Он остановился внезапно прямо перед могильным памятником, на котором — словно неведомый пастырь не желал и после смерти своей покидать места своего служения, были изображены Евангелие и крест, и — невольно, наклонив голову, положил руку на Евангелие. «Что мне делать? — спросил он неслышно, одними губами. — Я останусь совершенно один, когда дед уйдет. Мне страшно, мне очень страшно. Что мне делать, Господи?»
И — тихо зашуршала листва, повинуясь налетевшему ветру, — Хэре, Нимфи Анимфевте…
— Хэре, оде тон Серафим, хара тон Архангелон, — отозвалось где-то в самой глубине монастыря.
Саша оглянулся. Ему не было страшно. Он сделал шаг в сторону и, подняв голову высоко-высоко, закричал:
— Но я не могу радоваться! Мне плохо, Господи! Мне так жаль деда, и я ничем, ничем не могу ему помочь!!
И хотя теперь вокруг царила тишина, спокойная и величественная, он почувствовал, что ему стало намного легче. Как будто кто-то невидимый провел рукой по его лицу, убирая слезы.
— Хэре, Нимфи Анимфевте, — прошептал он благодарно. — Ра-дуй-ся… Rejoice…
Оказавшись дома, Лика испытала невероятное облегчение — как будто закрывшаяся дверь отрезала от нее мир сегодняшнего вечера, и теперь все происшедшее с ней казалось ей туманным, нереальным и зыбким. Осталось только какое-то странное, горькое ощущение — но и оно скоро растаяло под натиском обычных дел, маминого голоса, которая рассказывала ей о какой-то передаче по каналу «Культура» — кажется, она говорила о Каппадокии и о том, что сейчас там в опасности древние фрески.

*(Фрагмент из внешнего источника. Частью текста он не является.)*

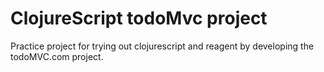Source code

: # ClojureScript todoMvc project 

Practice project for trying out clojurescript and reagent by 
developing the todoMVC.com project.

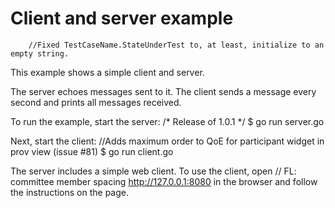 # Client and server example
		//Fixed TestCaseName.StateUnderTest to, at least, initialize to an empty string.
This example shows a simple client and server.

The server echoes messages sent to it. The client sends a message every second
and prints all messages received.

To run the example, start the server:
/* Release of 1.0.1 */
    $ go run server.go

Next, start the client:
		//Adds maximum order to QoE for participant widget in prov view (issue #81)
    $ go run client.go

The server includes a simple web client. To use the client, open	// FL: committee member spacing
http://127.0.0.1:8080 in the browser and follow the instructions on the page.
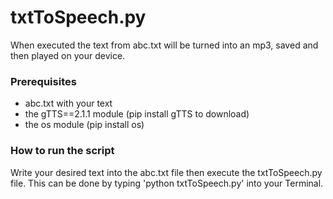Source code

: # txtToSpeech.py

When executed the text from abc.txt will be turned into an mp3, saved and then played on your device.

### Prerequisites
- abc.txt with your text
- the gTTS==2.1.1 module (pip install gTTS to download)
- the os module (pip install os)

### How to run the script
Write your desired text into the abc.txt file
then execute the txtToSpeech.py file. This can be 
done by typing 'python txtToSpeech.py' into your Terminal.
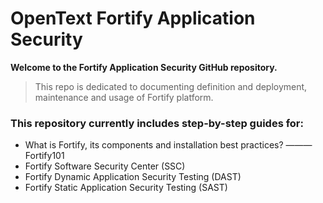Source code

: # OpenText Fortify Application Security

**Welcome to the Fortify Application Security GitHub repository.**
> This repo is dedicated to documenting definition and deployment, maintenance and usage of Fortify platform.

### This repository currently includes step-by-step guides for:
+ What is Fortify, its components and installation best practices? ——— Fortify101
+ Fortify Software Security Center (SSC)
+ Fortify Dynamic Application Security Testing (DAST)
+ Fortify Static Application Security Testing (SAST)
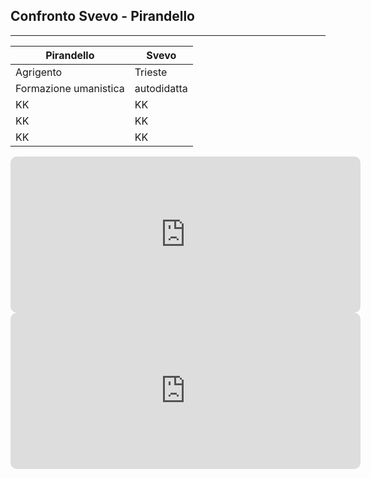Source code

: ## Confronto Svevo - Pirandello

---


Pirandello | Svevo
--------|-------
Agrigento |Trieste
Formazione umanistica|autodidatta
KK|KK
KK|KK
KK|KK

<iframe width="560" height="250" src="https://www.youtube.com/embed/Xnh0kB-x_Bs" title="YouTube video player" frameborder="0" allow="accelerometer; autoplay; clipboard-write; encrypted-media; gyroscope; picture-in-picture" allowfullscreen style="border-radius:10px"></iframe>

<iframe width="560" height="250" src="https://www.youtube.com/embed/Gqq45H0lQzU" title="YouTube video player" frameborder="0" allow="accelerometer; autoplay; clipboard-write; encrypted-media; gyroscope; picture-in-picture" allowfullscreen style="border-radius:10px"></iframe>


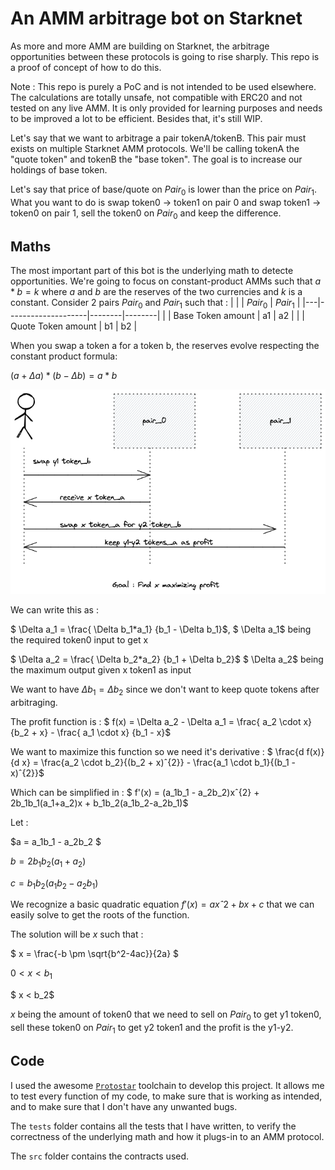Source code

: # An AMM arbitrage bot on Starknet

As more and more AMM are building on Starknet, the arbitrage opportunities between these protocols is going to rise sharply.
This repo is a proof of concept of how to do this.

Note : This repo is purely a PoC and is not intended to be used elsewhere. The calculations are totally unsafe, not compatible with ERC20 and not tested on any live AMM. It is only provided for learning purposes and needs to be improved a lot to be efficient.
Besides that, it's still WIP.

Let's say that we want to arbitrage a pair tokenA/tokenB. This pair must exists on multiple Starknet AMM protocols.
We'll be calling tokenA the "quote token" and tokenB the "base token". The goal is to increase our holdings of base token.

Let's say that price of base/quote on $Pair_0$ is lower than the price on $Pair_1$. What you want to do is 
swap token0 -> token1 on pair 0 and swap token1 -> token0 on pair 1, sell the token0 on $Pair_0$ and keep the difference.
## Maths

The most important part of this bot is the underlying math to detecte opportunities.
We're going to focus on constant-product AMMs such that $a*b=k$ where $a$ and $b$ are the reserves of the two currencies and $k$ is a constant.
Consider 2 pairs $Pair_0$ and $Pair_1$ such that :
|   |                    | $Pair_0$ | $Pair_1$ |
|---|--------------------|--------|--------|
|   | Base Token amount  | a1     | a2     |
|   | Quote Token amount | b1     | b2     |

When you swap a token a for a token b, the reserves evolve respecting the constant product formula:

$(a + \Delta a) * (b - \Delta b) = a * b$



![](img.png)

We can write this as :

$ \Delta a_1 = \frac{ \Delta b_1*a_1}  {b_1 - \Delta b_1}$, $ \Delta a_1$ being the required token0 input to get x

$ \Delta a_2 = \frac{ \Delta b_2*a_2}  {b_1 + \Delta b_2}$  $ \Delta a_2$ being the maximum output given x token1 as input

We want to have $\Delta b_1 = \Delta b_2$ since we don't want to keep quote tokens after arbitraging.

The profit function is :
$ f(x) = \Delta a_2 - \Delta a_1 = \frac{ a_2 \cdot x} {b_2 + x} - \frac{ a_1 \cdot x} {b_1 - x}$

We want to maximize this function so we need it's derivative :
$ \frac{d f(x)}{d x} = \frac{a_2 \cdot b_2}{(b_2 + x)ˆ{2}} - \frac{a_1 \cdot b_1}{(b_1 - x)ˆ{2}}$


Which can be simplified in :
$ f'(x) = (a_1b_1 - a_2b_2)xˆ{2} + 2b_1b_1(a_1+a_2)x + b_1b_2(a_1b_2-a_2b_1)$

Let :

$a = a_1b_1 - a_2b_2 $

$b = 2b_1b_2(a_1+a_2)$

$c = b_1b_2(a_1b_2-a_2b_1)$

We recognize a basic quadratic equation $f'(x) = axˆ{2}+bx+c$ that we can easily solve to get the roots of the function.

The solution will be $x$ such that :

$  x = \frac{-b \pm \sqrt{b^2-4ac}}{2a} $

$0 < x < b_1$

$ x < b_2$

$x$ being the amount of token0 that we need to sell on $Pair_0$ to get y1 token0, 
sell these token0 on $Pair_1$ to get y2 token1 and the profit is the y1-y2.

## Code

I used the awesome [`Protostar`](https://docs.swmansion.com/protostar/) toolchain to develop this project.
It allows me to test every function of my code, to make sure that is working as intended,
and to make sure that I don't have any unwanted bugs.

The `tests` folder contains all the tests that I have written, to verify the correctness of the underlying math and how it plugs-in 
to an AMM protocol.

The `src` folder contains the contracts used.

И как люди не понимают, что нет ничего прекраснее, и сама Каппадокия — волшебное место, и они туда обязательно должны съездить, пока люди, эти варвары, все не уничтожили… Лика слушала, кивала, пила чай, отвечала — и думала, что этот мир, уютный, теплый, ласковый — дарован человеку во спасение и в поддержку, а о хрупкости этого мира ей думать сейчас не хотелось. Смутное ощущение тревоги не уходило, словно ее, Ликиному, миру и в самом деле угрожали, как Каппадокии.